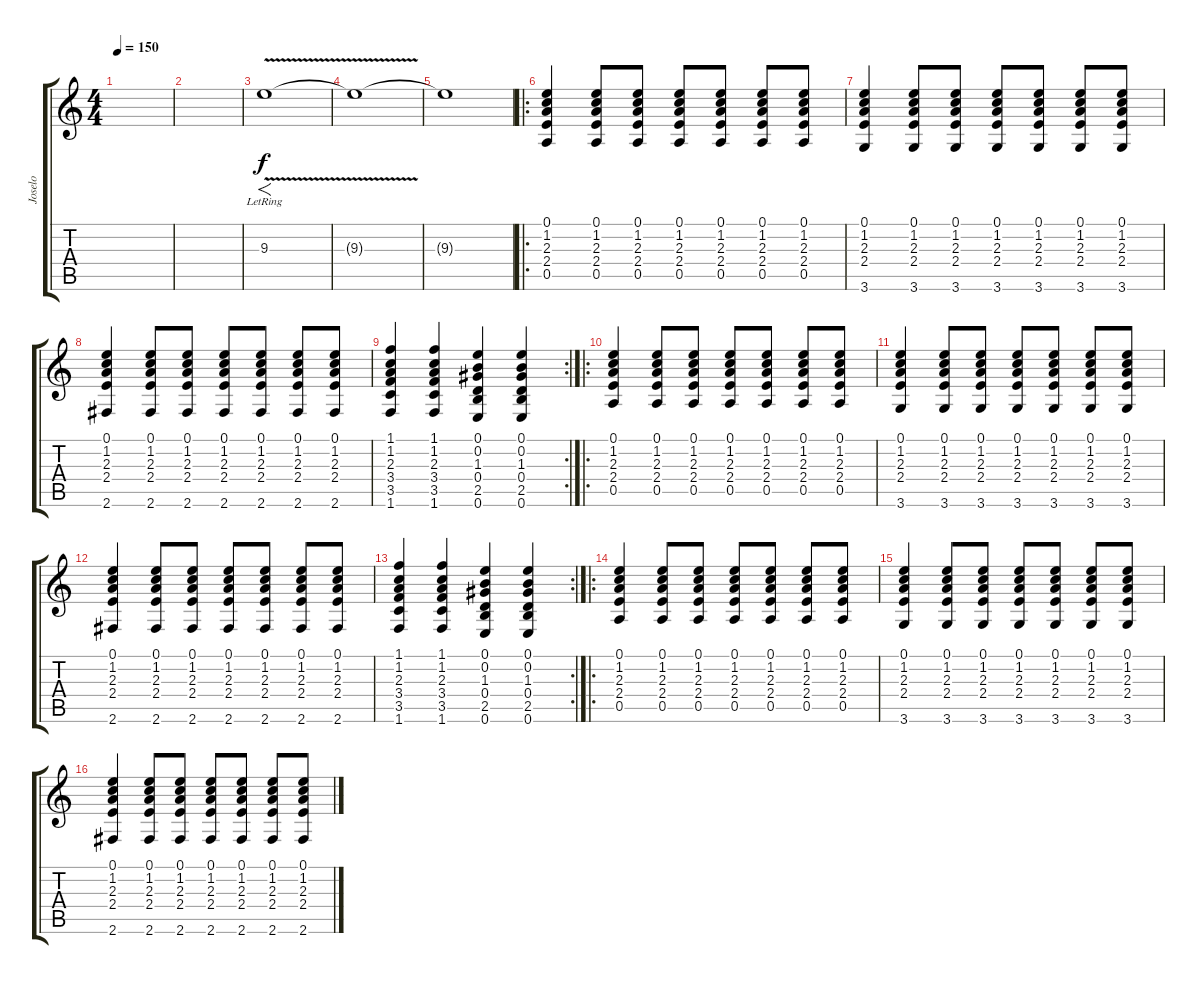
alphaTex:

\track ("Joselo" "Joselo") {instrument acousticguitarsteel}
\staff {score tabs}
\tuning (E4 B3 G3 D3 A2 E2) {hide}
\ts (4 4)
\tempo 150
\clef g2
\ks c
|
|
9.3{v lr}.1{f} |
9.3{t}.1 |
9.3{t}.1 |
\ro
(0.1 1.2 2.3 2.4 0.5).4 (0.1 1.2 2.3 2.4 0.5).8 (0.1 1.2 2.3 2.4 0.5).8 (0.1 1.2 2.3 2.4 0.5).8 (0.1 1.2 2.3 2.4 0.5).8 (0.1 1.2 2.3 2.4 0.5).8 (0.1 1.2 2.3 2.4 0.5).8 |
(0.1 1.2 2.3 2.4 3.6).4 (0.1 1.2 2.3 2.4 3.6).8 (0.1 1.2 2.3 2.4 3.6).8 (0.1 1.2 2.3 2.4 3.6).8 (0.1 1.2 2.3 2.4 3.6).8 (0.1 1.2 2.3 2.4 3.6).8 (0.1 1.2 2.3 2.4 3.6).8 |
(0.1 1.2 2.3 2.4 2.6).4 (0.1 1.2 2.3 2.4 2.6).8 (0.1 1.2 2.3 2.4 2.6).8 (0.1 1.2 2.3 2.4 2.6).8 (0.1 1.2 2.3 2.4 2.6).8 (0.1 1.2 2.3 2.4 2.6).8 (0.1 1.2 2.3 2.4 2.6).8 |
\rc 2
(1.1 1.2 2.3 3.4 3.5 1.6).4 (1.1 1.2 2.3 3.4 3.5 1.6).4 (0.1 0.2 1.3 0.4 2.5 0.6).4 (0.1 0.2 1.3 0.4 2.5 0.6).4 |
\ro
(0.1 1.2 2.3 2.4 0.5).4 (0.1 1.2 2.3 2.4 0.5).8 (0.1 1.2 2.3 2.4 0.5).8 (0.1 1.2 2.3 2.4 0.5).8 (0.1 1.2 2.3 2.4 0.5).8 (0.1 1.2 2.3 2.4 0.5).8 (0.1 1.2 2.3 2.4 0.5).8 |
(0.1 1.2 2.3 2.4 3.6).4 (0.1 1.2 2.3 2.4 3.6).8 (0.1 1.2 2.3 2.4 3.6).8 (0.1 1.2 2.3 2.4 3.6).8 (0.1 1.2 2.3 2.4 3.6).8 (0.1 1.2 2.3 2.4 3.6).8 (0.1 1.2 2.3 2.4 3.6).8 |
(0.1 1.2 2.3 2.4 2.6).4 (0.1 1.2 2.3 2.4 2.6).8 (0.1 1.2 2.3 2.4 2.6).8 (0.1 1.2 2.3 2.4 2.6).8 (0.1 1.2 2.3 2.4 2.6).8 (0.1 1.2 2.3 2.4 2.6).8 (0.1 1.2 2.3 2.4 2.6).8 |
\rc 2
(1.1 1.2 2.3 3.4 3.5 1.6).4 (1.1 1.2 2.3 3.4 3.5 1.6).4 (0.1 0.2 1.3 0.4 2.5 0.6).4 (0.1 0.2 1.3 0.4 2.5 0.6).4 |
\ro
(0.1 1.2 2.3 2.4 0.5).4 (0.1 1.2 2.3 2.4 0.5).8 (0.1 1.2 2.3 2.4 0.5).8 (0.1 1.2 2.3 2.4 0.5).8 (0.1 1.2 2.3 2.4 0.5).8 (0.1 1.2 2.3 2.4 0.5).8 (0.1 1.2 2.3 2.4 0.5).8 |
(0.1 1.2 2.3 2.4 3.6).4 (0.1 1.2 2.3 2.4 3.6).8 (0.1 1.2 2.3 2.4 3.6).8 (0.1 1.2 2.3 2.4 3.6).8 (0.1 1.2 2.3 2.4 3.6).8 (0.1 1.2 2.3 2.4 3.6).8 (0.1 1.2 2.3 2.4 3.6).8 |
(0.1 1.2 2.3 2.4 2.6).4 (0.1 1.2 2.3 2.4 2.6).8 (0.1 1.2 2.3 2.4 2.6).8 (0.1 1.2 2.3 2.4 2.6).8 (0.1 1.2 2.3 2.4 2.6).8 (0.1 1.2 2.3 2.4 2.6).8 (0.1 1.2 2.3 2.4 2.6).8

TASK REQUIREMENTS :: Please reproduce all of the data above without any change, leaving out the picture.

SOLUTION FOR THIS EXERCISE ::
alphaTex:

\track ("Joselo" "Joselo") {instrument acousticguitarsteel}
\staff {score tabs}
\tuning (E4 B3 G3 D3 A2 E2) {hide}
\ts (4 4)
\tempo 150
\clef g2
\ks c
|
|
9.3{v lr}.1{f} |
9.3{t}.1 |
9.3{t}.1 |
\ro
(0.1 1.2 2.3 2.4 0.5).4 (0.1 1.2 2.3 2.4 0.5).8 (0.1 1.2 2.3 2.4 0.5).8 (0.1 1.2 2.3 2.4 0.5).8 (0.1 1.2 2.3 2.4 0.5).8 (0.1 1.2 2.3 2.4 0.5).8 (0.1 1.2 2.3 2.4 0.5).8 |
(0.1 1.2 2.3 2.4 3.6).4 (0.1 1.2 2.3 2.4 3.6).8 (0.1 1.2 2.3 2.4 3.6).8 (0.1 1.2 2.3 2.4 3.6).8 (0.1 1.2 2.3 2.4 3.6).8 (0.1 1.2 2.3 2.4 3.6).8 (0.1 1.2 2.3 2.4 3.6).8 |
(0.1 1.2 2.3 2.4 2.6).4 (0.1 1.2 2.3 2.4 2.6).8 (0.1 1.2 2.3 2.4 2.6).8 (0.1 1.2 2.3 2.4 2.6).8 (0.1 1.2 2.3 2.4 2.6).8 (0.1 1.2 2.3 2.4 2.6).8 (0.1 1.2 2.3 2.4 2.6).8 |
\rc 2
(1.1 1.2 2.3 3.4 3.5 1.6).4 (1.1 1.2 2.3 3.4 3.5 1.6).4 (0.1 0.2 1.3 0.4 2.5 0.6).4 (0.1 0.2 1.3 0.4 2.5 0.6).4 |
\ro
(0.1 1.2 2.3 2.4 0.5).4 (0.1 1.2 2.3 2.4 0.5).8 (0.1 1.2 2.3 2.4 0.5).8 (0.1 1.2 2.3 2.4 0.5).8 (0.1 1.2 2.3 2.4 0.5).8 (0.1 1.2 2.3 2.4 0.5).8 (0.1 1.2 2.3 2.4 0.5).8 |
(0.1 1.2 2.3 2.4 3.6).4 (0.1 1.2 2.3 2.4 3.6).8 (0.1 1.2 2.3 2.4 3.6).8 (0.1 1.2 2.3 2.4 3.6).8 (0.1 1.2 2.3 2.4 3.6).8 (0.1 1.2 2.3 2.4 3.6).8 (0.1 1.2 2.3 2.4 3.6).8 |
(0.1 1.2 2.3 2.4 2.6).4 (0.1 1.2 2.3 2.4 2.6).8 (0.1 1.2 2.3 2.4 2.6).8 (0.1 1.2 2.3 2.4 2.6).8 (0.1 1.2 2.3 2.4 2.6).8 (0.1 1.2 2.3 2.4 2.6).8 (0.1 1.2 2.3 2.4 2.6).8 |
\rc 2
(1.1 1.2 2.3 3.4 3.5 1.6).4 (1.1 1.2 2.3 3.4 3.5 1.6).4 (0.1 0.2 1.3 0.4 2.5 0.6).4 (0.1 0.2 1.3 0.4 2.5 0.6).4 |
\ro
(0.1 1.2 2.3 2.4 0.5).4 (0.1 1.2 2.3 2.4 0.5).8 (0.1 1.2 2.3 2.4 0.5).8 (0.1 1.2 2.3 2.4 0.5).8 (0.1 1.2 2.3 2.4 0.5).8 (0.1 1.2 2.3 2.4 0.5).8 (0.1 1.2 2.3 2.4 0.5).8 |
(0.1 1.2 2.3 2.4 3.6).4 (0.1 1.2 2.3 2.4 3.6).8 (0.1 1.2 2.3 2.4 3.6).8 (0.1 1.2 2.3 2.4 3.6).8 (0.1 1.2 2.3 2.4 3.6).8 (0.1 1.2 2.3 2.4 3.6).8 (0.1 1.2 2.3 2.4 3.6).8 |
(0.1 1.2 2.3 2.4 2.6).4 (0.1 1.2 2.3 2.4 2.6).8 (0.1 1.2 2.3 2.4 2.6).8 (0.1 1.2 2.3 2.4 2.6).8 (0.1 1.2 2.3 2.4 2.6).8 (0.1 1.2 2.3 2.4 2.6).8 (0.1 1.2 2.3 2.4 2.6).8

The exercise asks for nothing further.